Logging and Monitoring
- Enable and centralise logging: Enable Admin Activity and Data Access logs for Cloud Run to capture administrative actions and access events. Ensure that your application logs provide sufficient detail for security analysis.
- Configure log-based alerts: Set up alerts in Cloud Monitoring based on specific log patterns or metrics that could indicate suspicious activity or security events (e.g., excessive authentication failures, unexpected error rates).
- Use Cloud Audit Logs: Regularly review audit logs to detect unauthorised changes or suspicious access to your Cloud Run services.

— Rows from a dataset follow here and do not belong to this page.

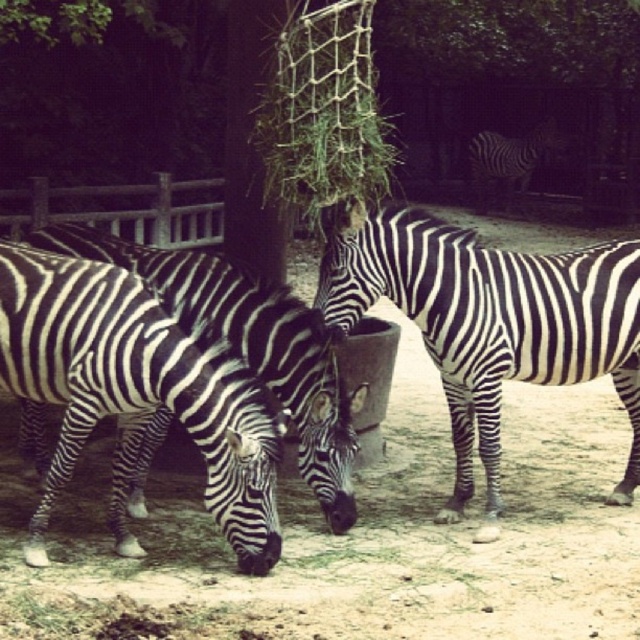
Describe the element at coordinates (134, 394) in the screenshot. I see `black and white striped zebra at lower left` at that location.

Which is behind, point (134, 320) or point (515, 310)?

The point (515, 310) is behind.

This screenshot has height=640, width=640. I want to click on black and white striped zebra at lower left, so click(134, 394).

Who is positioned more to the right, black and white striped zebra at lower left or black and white stripes at center?

black and white stripes at center is more to the right.

Does black and white striped zebra at lower left appear on the left side of black and white stripes at center?

Indeed, black and white striped zebra at lower left is positioned on the left side of black and white stripes at center.

Locate an element on the screen. The image size is (640, 640). black and white striped zebra at lower left is located at coordinates (134, 394).

Where is `black and white striped zebra at lower left`? The height and width of the screenshot is (640, 640). black and white striped zebra at lower left is located at coordinates (134, 394).

Does black and white striped zebra at center appear on the right side of black and white stripes at center?

In fact, black and white striped zebra at center is to the left of black and white stripes at center.

From the picture: Between black and white striped zebra at center and black and white stripes at center, which one has more height?

Standing taller between the two is black and white stripes at center.

Find the location of `black and white striped zebra at center`. black and white striped zebra at center is located at coordinates (492, 321).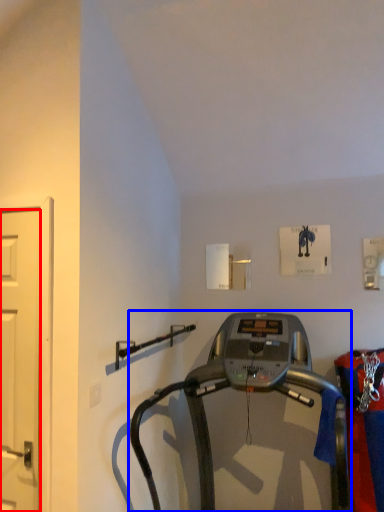
Question: Which point is further to the camera, door (highlighted by a red box) or treadmill (highlighted by a blue box)?

Choices:
 (A) door
 (B) treadmill

Answer: (A)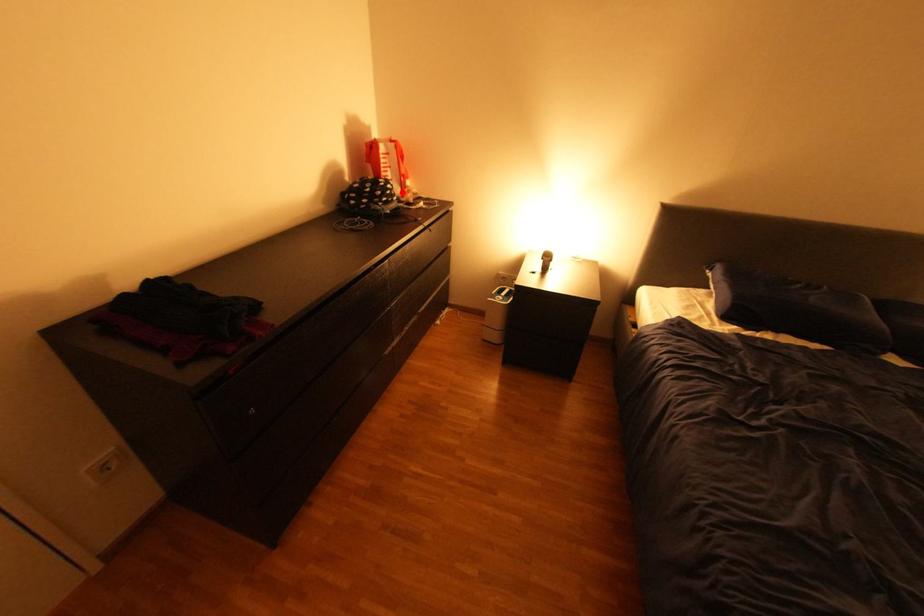
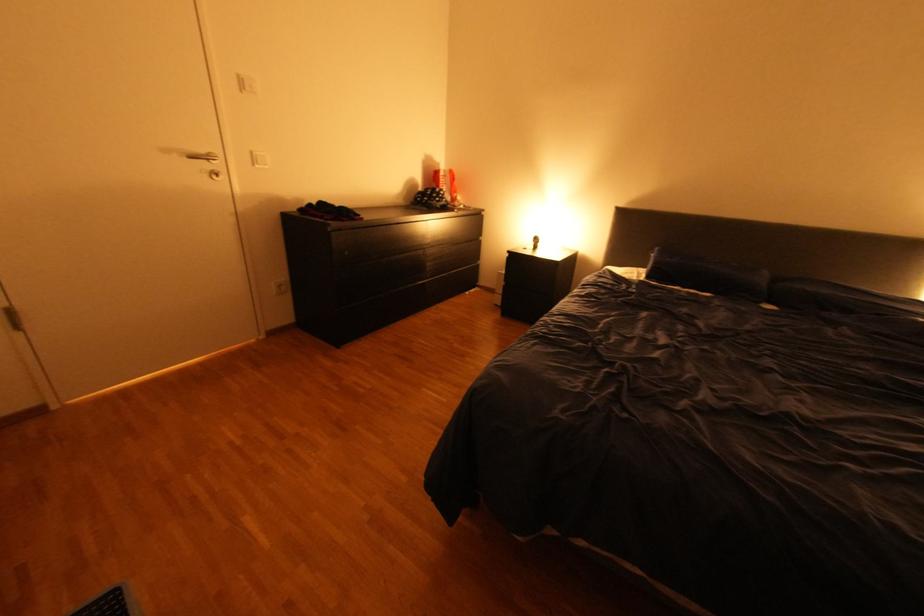
Locate, in the second image, the point that corresponds to the highlighted location in the first image.

(454, 196)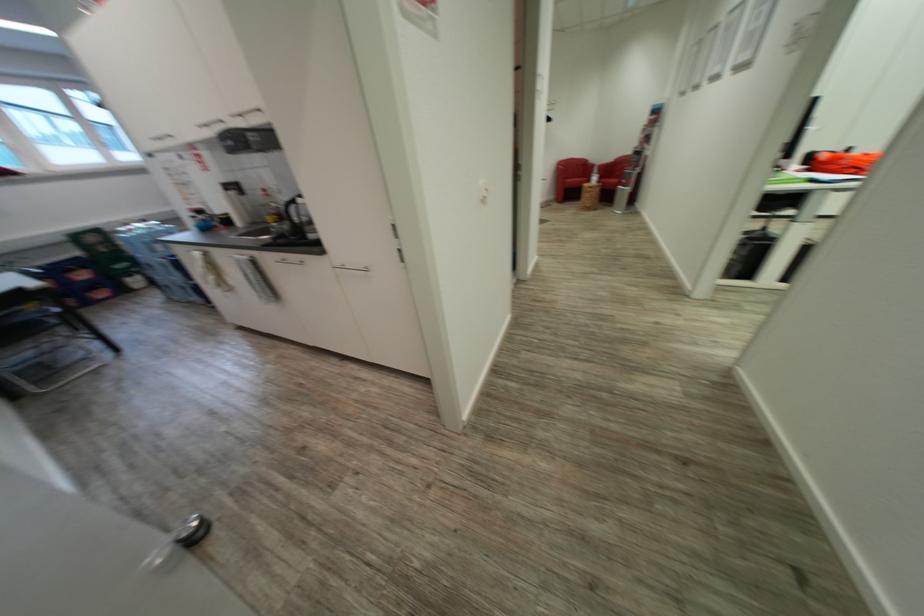
Where is `black kettle handle`? The width and height of the screenshot is (924, 616). black kettle handle is located at coordinates click(287, 211).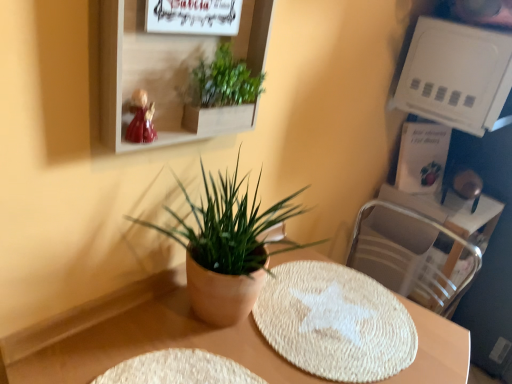
Question: Is white plastic shelf at upper right, which is counted as the second shelf, starting from the left, wider than matte white shelf at upper center, the first shelf when ordered from left to right?

Choices:
 (A) no
 (B) yes

Answer: (B)

Question: Is white plastic shelf at upper right, which ranks as the 1th shelf in right-to-left order, not within matte white shelf at upper center, placed as the second shelf when sorted from right to left?

Choices:
 (A) no
 (B) yes

Answer: (B)

Question: Is the position of white plastic shelf at upper right, which ranks as the 2th shelf in front-to-back order, less distant than that of matte white shelf at upper center, the first shelf when ordered from left to right?

Choices:
 (A) yes
 (B) no

Answer: (B)

Question: Does white plastic shelf at upper right, which is counted as the first shelf, starting from the back, appear on the right side of matte white shelf at upper center, which is counted as the first shelf, starting from the front?

Choices:
 (A) yes
 (B) no

Answer: (A)

Question: Does white plastic shelf at upper right, which is counted as the first shelf, starting from the back, have a lesser height compared to matte white shelf at upper center, which is counted as the first shelf, starting from the front?

Choices:
 (A) yes
 (B) no

Answer: (A)

Question: Considering the positions of white plastic shelf at upper right, which is counted as the second shelf, starting from the left, and metallic silver swivel chair at right in the image, is white plastic shelf at upper right, which is counted as the second shelf, starting from the left, wider or thinner than metallic silver swivel chair at right?

Choices:
 (A) thin
 (B) wide

Answer: (B)

Question: From their relative heights in the image, would you say white plastic shelf at upper right, which is counted as the first shelf, starting from the back, is taller or shorter than metallic silver swivel chair at right?

Choices:
 (A) short
 (B) tall

Answer: (A)

Question: From the image's perspective, is white plastic shelf at upper right, which is counted as the first shelf, starting from the back, above or below metallic silver swivel chair at right?

Choices:
 (A) below
 (B) above

Answer: (B)

Question: From a real-world perspective, is white plastic shelf at upper right, which is counted as the first shelf, starting from the back, physically located above or below metallic silver swivel chair at right?

Choices:
 (A) below
 (B) above

Answer: (B)

Question: Is white plastic shelf at upper right, which ranks as the 2th shelf in front-to-back order, in front of or behind green matte plant at center, arranged as the 2th houseplant when viewed from the top, in the image?

Choices:
 (A) front
 (B) behind

Answer: (B)

Question: Considering the positions of point (453, 71) and point (193, 264), is point (453, 71) closer or farther from the camera than point (193, 264)?

Choices:
 (A) farther
 (B) closer

Answer: (A)

Question: From a real-world perspective, relative to green matte plant at center, arranged as the 2th houseplant when viewed from the top, is white plastic shelf at upper right, which ranks as the 2th shelf in front-to-back order, vertically above or below?

Choices:
 (A) below
 (B) above

Answer: (B)

Question: Would you say white plastic shelf at upper right, which is counted as the second shelf, starting from the left, is to the left or to the right of green matte plant at center, arranged as the 2th houseplant when viewed from the top, in the picture?

Choices:
 (A) left
 (B) right

Answer: (B)

Question: Is white plastic shelf at upper right, which is counted as the first shelf, starting from the back, situated inside green leafy plant at upper center, which appears as the 1th houseplant when viewed from the top, or outside?

Choices:
 (A) inside
 (B) outside

Answer: (B)

Question: Is white plastic shelf at upper right, which ranks as the 1th shelf in right-to-left order, taller or shorter than green leafy plant at upper center, which appears as the 1th houseplant when viewed from the top?

Choices:
 (A) tall
 (B) short

Answer: (A)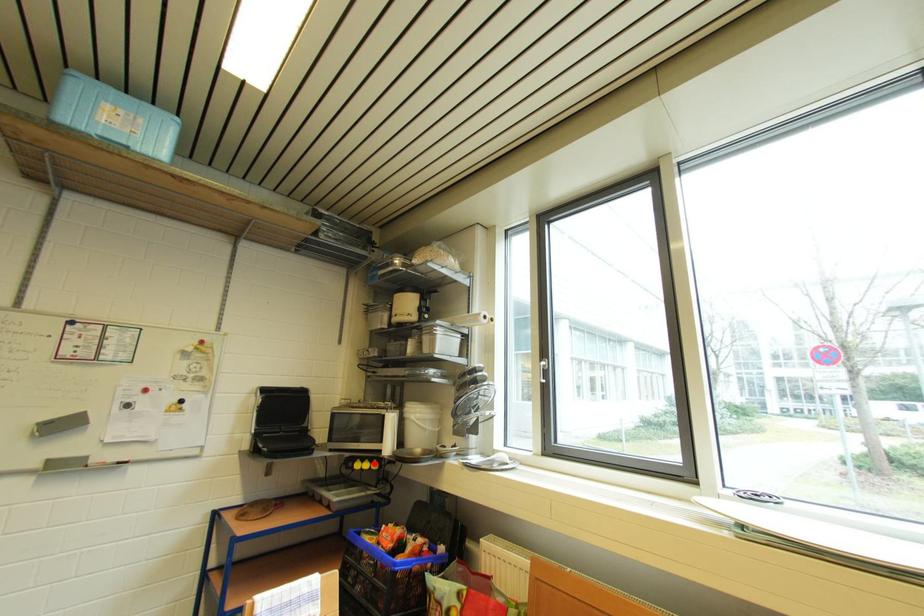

- Enable Cloud Run Threat Detection (CRTD): Activate CRTD (available with Security Command Center Premium or Enterprise) to detect runtime threats like remote shell access, exploit attempts, or malicious payload execution. CRTD correlates findings with Artifact Analysis, allowing you to pinpoint the base artifact that introduced the vulnerability.
- Monitor service and security metrics: Track key metrics like request latency, error rates, CPU utilisation, and instance counts in Cloud Monitoring. Anomalies can sometimes indicate underlying security issues.
By implementing these technical best practices, you can significantly enhance the security posture of your Google Cloud Run services, protecting your applications and data from a wide range of threats.